I have a pandas.Series of business dates called s_dates. I want to pass each of these dates (together with some other hyper-parameters) to a function called func_sql_to_df which formats an SQL-query and then returns a pandas.DataFrame. Finally, all of the DataFrames should be concatenated (appended) into a single pandas.DataFrame called df_summary where the business date is the identifier.
From here I need to do two things:
- export df_summaryto an Excel sheet or csv-file.
- group df_summaryby the dates and then apply another function calledfunc_analysisto each column.
My attempt is something like this
df_summary = pd.concat(list(
    s_dates.apply(func_sql_to_df, args=hyper_param)
))
df_summary.groupby('dates').apply(func_analysis)
# Export data
...
However, the first statement where df_summary is defined takes quite long. There are a total of 250 dates where the first couple of iterations takes approximately 3 seconds but it increases to over 3 minutes after about 100 iterations (and continues to do so). All of the SQL-queries take more or less the same time to execute individually and the resulting dataframes all have the same number of observations.
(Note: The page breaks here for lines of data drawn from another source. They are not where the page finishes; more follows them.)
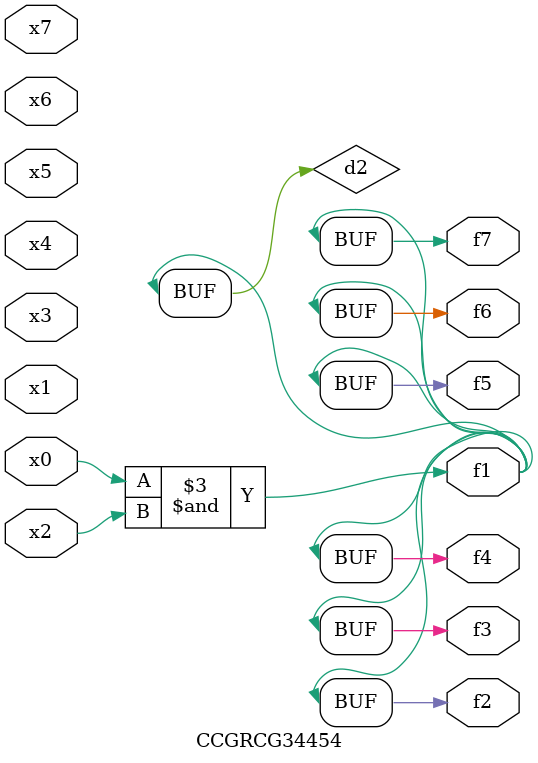
<source format=v>
module CCGRCG34454(
	input x0, x1, x2, x3, x4, x5, x6, x7,
	output f1, f2, f3, f4, f5, f6, f7
);

	wire d1, d2;

	nor (d1, x3, x6);
	and (d2, x0, x2);
	assign f1 = d2;
	assign f2 = d2;
	assign f3 = d2;
	assign f4 = d2;
	assign f5 = d2;
	assign f6 = d2;
	assign f7 = d2;
endmodule

</source>
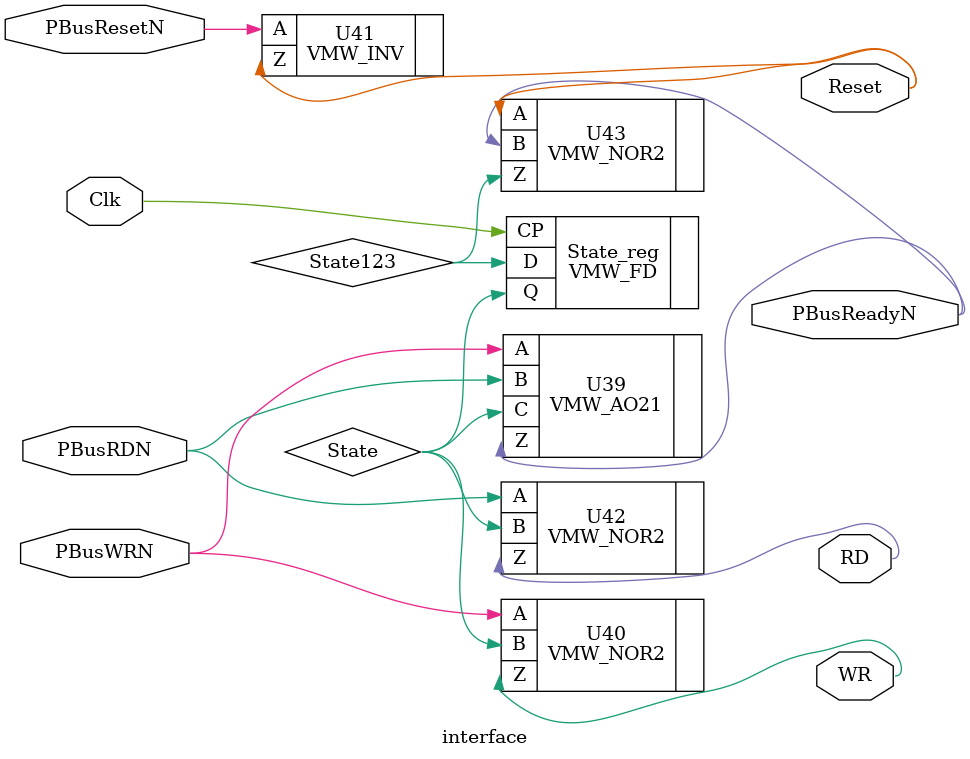
<source format=v>

module interface ( Clk, PBusResetN, PBusRDN, PBusWRN, PBusReadyN, Reset, RD, 
    WR );
input  Clk, PBusResetN, PBusRDN, PBusWRN;
output PBusReadyN, Reset, RD, WR;
    wire State123, State;
    VMW_AO21 U39 ( .A(PBusWRN), .B(PBusRDN), .C(State), .Z(PBusReadyN) );
    VMW_NOR2 U40 ( .A(PBusWRN), .B(State), .Z(WR) );
    VMW_INV U41 ( .A(PBusResetN), .Z(Reset) );
    VMW_NOR2 U42 ( .A(PBusRDN), .B(State), .Z(RD) );
    VMW_NOR2 U43 ( .A(Reset), .B(PBusReadyN), .Z(State123) );
    VMW_FD State_reg ( .D(State123), .CP(Clk), .Q(State) );
endmodule


</source>
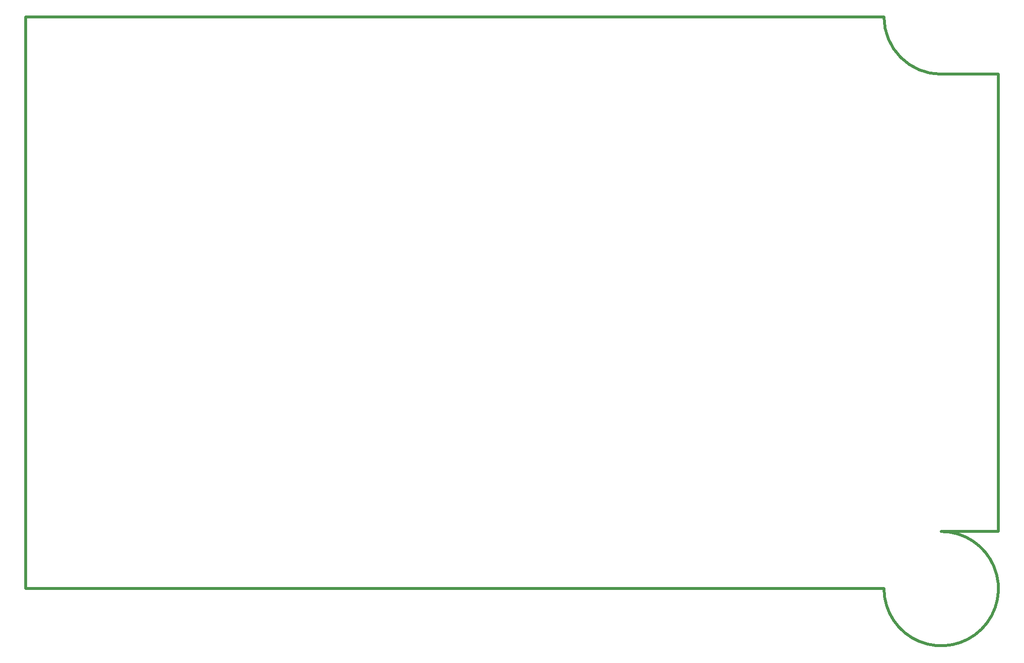
<source format=gm1>
G04 Created with the python gerber_writer 0.4.2.19*
G04 #@! TF.CreationDate,2025-02-13T13:58:55.498636*
G04 #@! TF.FileFunction,Profile,NP*
G04 #@! TF.FilePolarity,Positive*
G04 #@! TF.GenerationSoftware,Karel Tavernier,gerber_writer_example_outline.py,2022.06*
%MOMM*%
%FSLAX36Y36*%
G75*
G04 #@! TA.AperFunction,Profile*
G04 #@! TAShape,Circle,0.5*
%ADD10C,0.5*%
G04 #@! TD*
%LPD*%
D10*
X0Y0D02*
G01*
X150000000Y0D01*
G03*
X160000000Y10000000I10000000J0D01*
G01*
X170000000Y10000000D01*
X170000000Y90000000D01*
X160000000Y90000000D01*
G02*
X150000000Y100000000I0J10000000D01*
G01*
X0Y100000000D01*
X0Y0D01*
M02*
</source>
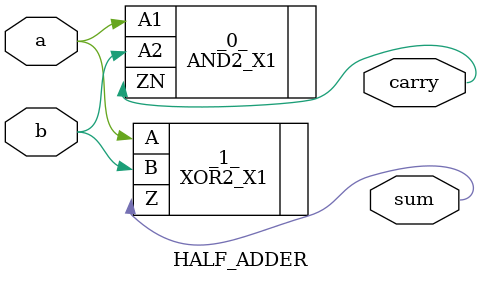
<source format=sv>
/* Generated by Yosys 0.55 (git sha1 60f126cd00c94892782470192d6c9f7abebe7c05, clang++ 16.0.0 -fPIC -O3) */

(* top =  1  *)
(* src = "half_adder.sv:1.1-6.10" *)
module HALF_ADDER(a, b, sum, carry);
  (* src = "half_adder.sv:1.31-1.32" *)
  input a;
  wire a;
  (* src = "half_adder.sv:1.46-1.47" *)
  input b;
  wire b;
  (* src = "half_adder.sv:1.80-1.85" *)
  output carry;
  wire carry;
  (* src = "half_adder.sv:1.62-1.65" *)
  output sum;
  wire sum;
  AND2_X1 _0_ (
    .A1(a),
    .A2(b),
    .ZN(carry)
  );
  XOR2_X1 _1_ (
    .A(a),
    .B(b),
    .Z(sum)
  );
endmodule

</source>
I want to increase the performance of this setup, but I am already not using any loops (only apply-functions) and the SQL-query has already been optimized a lot. Any suggestions?
Update: If I am not mistaken then my attempt is actually the suggested solution as stated in the accepted answer to this post.
Update2: My SQL-query looks something like this. I do not know if all the dates can be passed at ones as the conditions specified in the WHERE-statement must hold for each passed value in dates.
select /*+ parallel(auto) */ 
         MY_DATE as EOD_DATE -- These are all the elements in 'DATES' passed
       , Var2
       , Var3
       , ColA
       , ColB
       , ...
       , ColN
from Database1
where
    Var2 in (select Var2 from Datebase2 where update_time < MY_DATE) -- Cond1
and Var3 in (select Var3 from DataBase3 where EOD_DATE = MY_DATE) -- Cond2
and cond3
and cond4
...
Running the query for any date in dates on its own seems to take around 2-8 seconds. However, as mentioned some of the iterations in the apply-function takes more than 3 minutes.